* _QUESTIONS TO ANSWER_
1. Answer these questions from the passage on interactions between nonsignificant predictors:
(a) What does the passage give as the basic answer to the asker's question?
(b) Can there be a "significant" interaction between two "nonsignificant" predictors?
(c) In the disease example, in how many of the two subpopulations can the intervention effectively treat the disease?
2. Resume the passage on interactions between nonsignificant predictors from its last sentence.

* _DOCUMENT SECTION_
▼
Jbowman's answer is correct but to add to the "real life" dimension he or she adverts to: You really should think about "real life" here because the basic answer to your question is: "Impossible to say; it depends on what you are modeling."

The answer to the main question -- can there be a "significant" interaction between two "nonsignificant" predictors -- is "of course."

Imagine, e.g., a disease that is equally likely to be terminal for members of two subpopulations & that can be effectively treated with an intervention in only 1. Membership in the groups will not predict death from the disease; and the main effect of the treatment -- which will be a (sample-size weighted) average of the effect on the two groups might well be nonsignificant too if the sample size of the treatment-responsive population or the effect size of the intervention is small. But add a cross-product interaction term -- & voila, you see that the effect of treatment is "significant" for the treatment-responsive group.
▲
* _AVAILABLE DATA_
▼
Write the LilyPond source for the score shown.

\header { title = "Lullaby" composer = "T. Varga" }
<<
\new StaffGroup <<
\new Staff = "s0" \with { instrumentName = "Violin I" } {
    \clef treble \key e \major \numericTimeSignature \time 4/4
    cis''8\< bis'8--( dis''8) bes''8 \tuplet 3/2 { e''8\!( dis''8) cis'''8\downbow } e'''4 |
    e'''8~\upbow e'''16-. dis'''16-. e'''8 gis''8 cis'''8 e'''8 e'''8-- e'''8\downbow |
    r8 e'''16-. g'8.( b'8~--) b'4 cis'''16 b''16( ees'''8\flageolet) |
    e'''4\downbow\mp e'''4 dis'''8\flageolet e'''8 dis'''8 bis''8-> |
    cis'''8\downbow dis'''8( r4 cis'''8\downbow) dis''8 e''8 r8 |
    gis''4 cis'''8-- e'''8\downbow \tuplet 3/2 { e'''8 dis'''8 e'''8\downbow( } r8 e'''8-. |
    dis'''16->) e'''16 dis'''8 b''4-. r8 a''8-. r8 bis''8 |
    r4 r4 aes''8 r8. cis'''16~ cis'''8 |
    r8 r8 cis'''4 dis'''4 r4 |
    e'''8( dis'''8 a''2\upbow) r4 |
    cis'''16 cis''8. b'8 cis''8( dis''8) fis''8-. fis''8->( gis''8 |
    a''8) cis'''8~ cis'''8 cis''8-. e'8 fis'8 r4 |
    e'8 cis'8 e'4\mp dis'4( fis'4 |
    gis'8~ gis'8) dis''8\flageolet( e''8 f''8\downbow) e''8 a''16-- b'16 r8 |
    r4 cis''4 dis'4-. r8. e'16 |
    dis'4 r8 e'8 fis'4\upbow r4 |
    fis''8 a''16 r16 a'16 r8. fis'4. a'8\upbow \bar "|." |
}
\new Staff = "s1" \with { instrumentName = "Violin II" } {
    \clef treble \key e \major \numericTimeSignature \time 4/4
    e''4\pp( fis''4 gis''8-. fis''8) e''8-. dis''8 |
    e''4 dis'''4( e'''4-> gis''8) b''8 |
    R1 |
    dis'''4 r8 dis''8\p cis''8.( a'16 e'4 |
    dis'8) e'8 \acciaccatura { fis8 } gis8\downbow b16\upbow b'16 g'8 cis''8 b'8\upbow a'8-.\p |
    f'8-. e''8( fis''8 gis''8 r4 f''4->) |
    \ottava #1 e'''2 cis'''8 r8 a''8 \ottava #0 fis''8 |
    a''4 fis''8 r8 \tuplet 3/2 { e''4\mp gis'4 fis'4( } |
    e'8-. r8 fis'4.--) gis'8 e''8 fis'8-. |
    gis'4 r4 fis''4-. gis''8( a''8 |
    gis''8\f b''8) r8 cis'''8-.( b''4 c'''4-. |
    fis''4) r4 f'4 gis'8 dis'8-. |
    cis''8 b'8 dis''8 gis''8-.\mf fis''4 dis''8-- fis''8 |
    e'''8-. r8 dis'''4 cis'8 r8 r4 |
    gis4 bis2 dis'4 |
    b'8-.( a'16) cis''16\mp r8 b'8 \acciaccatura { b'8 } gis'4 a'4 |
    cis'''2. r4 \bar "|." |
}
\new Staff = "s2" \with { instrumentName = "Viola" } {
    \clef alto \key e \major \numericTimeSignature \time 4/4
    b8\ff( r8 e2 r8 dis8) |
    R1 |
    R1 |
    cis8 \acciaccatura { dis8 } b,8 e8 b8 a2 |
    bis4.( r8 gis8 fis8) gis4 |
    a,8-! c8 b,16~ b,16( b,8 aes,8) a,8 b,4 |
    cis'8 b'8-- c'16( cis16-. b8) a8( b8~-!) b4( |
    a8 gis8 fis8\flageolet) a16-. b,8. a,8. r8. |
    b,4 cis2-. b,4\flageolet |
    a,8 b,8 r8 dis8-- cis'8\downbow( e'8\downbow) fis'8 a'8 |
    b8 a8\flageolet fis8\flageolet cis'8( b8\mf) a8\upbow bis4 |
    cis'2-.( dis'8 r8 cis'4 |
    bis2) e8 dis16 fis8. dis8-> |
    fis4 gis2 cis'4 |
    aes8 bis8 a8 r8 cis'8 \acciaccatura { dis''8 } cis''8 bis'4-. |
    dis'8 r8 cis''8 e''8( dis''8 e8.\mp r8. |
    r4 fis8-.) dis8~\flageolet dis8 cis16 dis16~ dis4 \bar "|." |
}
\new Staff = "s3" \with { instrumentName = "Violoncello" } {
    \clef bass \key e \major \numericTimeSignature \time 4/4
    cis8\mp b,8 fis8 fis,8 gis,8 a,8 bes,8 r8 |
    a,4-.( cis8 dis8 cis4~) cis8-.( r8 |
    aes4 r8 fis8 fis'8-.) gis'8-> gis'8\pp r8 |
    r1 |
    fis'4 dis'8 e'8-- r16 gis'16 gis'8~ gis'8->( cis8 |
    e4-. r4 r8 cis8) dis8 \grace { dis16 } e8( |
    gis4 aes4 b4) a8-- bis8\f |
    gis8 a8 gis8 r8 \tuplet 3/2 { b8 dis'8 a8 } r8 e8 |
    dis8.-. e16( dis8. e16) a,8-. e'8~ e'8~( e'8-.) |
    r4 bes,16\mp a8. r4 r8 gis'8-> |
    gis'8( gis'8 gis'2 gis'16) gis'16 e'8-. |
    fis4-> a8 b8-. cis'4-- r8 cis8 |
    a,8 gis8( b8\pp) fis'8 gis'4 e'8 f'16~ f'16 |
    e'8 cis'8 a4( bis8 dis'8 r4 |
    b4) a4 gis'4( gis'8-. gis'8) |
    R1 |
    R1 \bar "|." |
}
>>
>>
▲
* _ANSWERS FOR THIS EXERCISE_
1.
(a) "Impossible to say; it depends on what you are modeling."
(b) Yes. The passage answers "of course."
(c) Only one.

2.
Maybe you can see from this example that your questions about the relative "likelihood" & "theoretical possibility" etc. of signficant interactions conditional on the predictor & moderator being significant can't be answered in a meaningful way. Everything depends on how the predictor & moderator are related to the outcome being modeled.

For a phenomenon in which it is not meaningful or plausible to envision the two variables interacting, there's no point asking about how "likely" or "theoretically possible," whether or not the predictor and moderator are significant or nonsignificant (likely the interaction will be nonsignificant in that case, but if it turns out otherwise, it's likely a coincidence or a reflection of "significant" but meaningless relations between variables when you have large sample, etc.)

If such a relationship is plausible, then by definition a "significant" interaction is "theoretically possible" & whether one would expect the predictor and moderator to be significant or nonsignificant on their own in that situation necessarily depends on what you are modeling. (Because the universe of things you might investigate is infinite, there's no way to say what's more likely -- both variables, one, or neither "significant" )

Statistics won't help anyone who doesn't known what & why he or she is using them to understand a particular phenomenon.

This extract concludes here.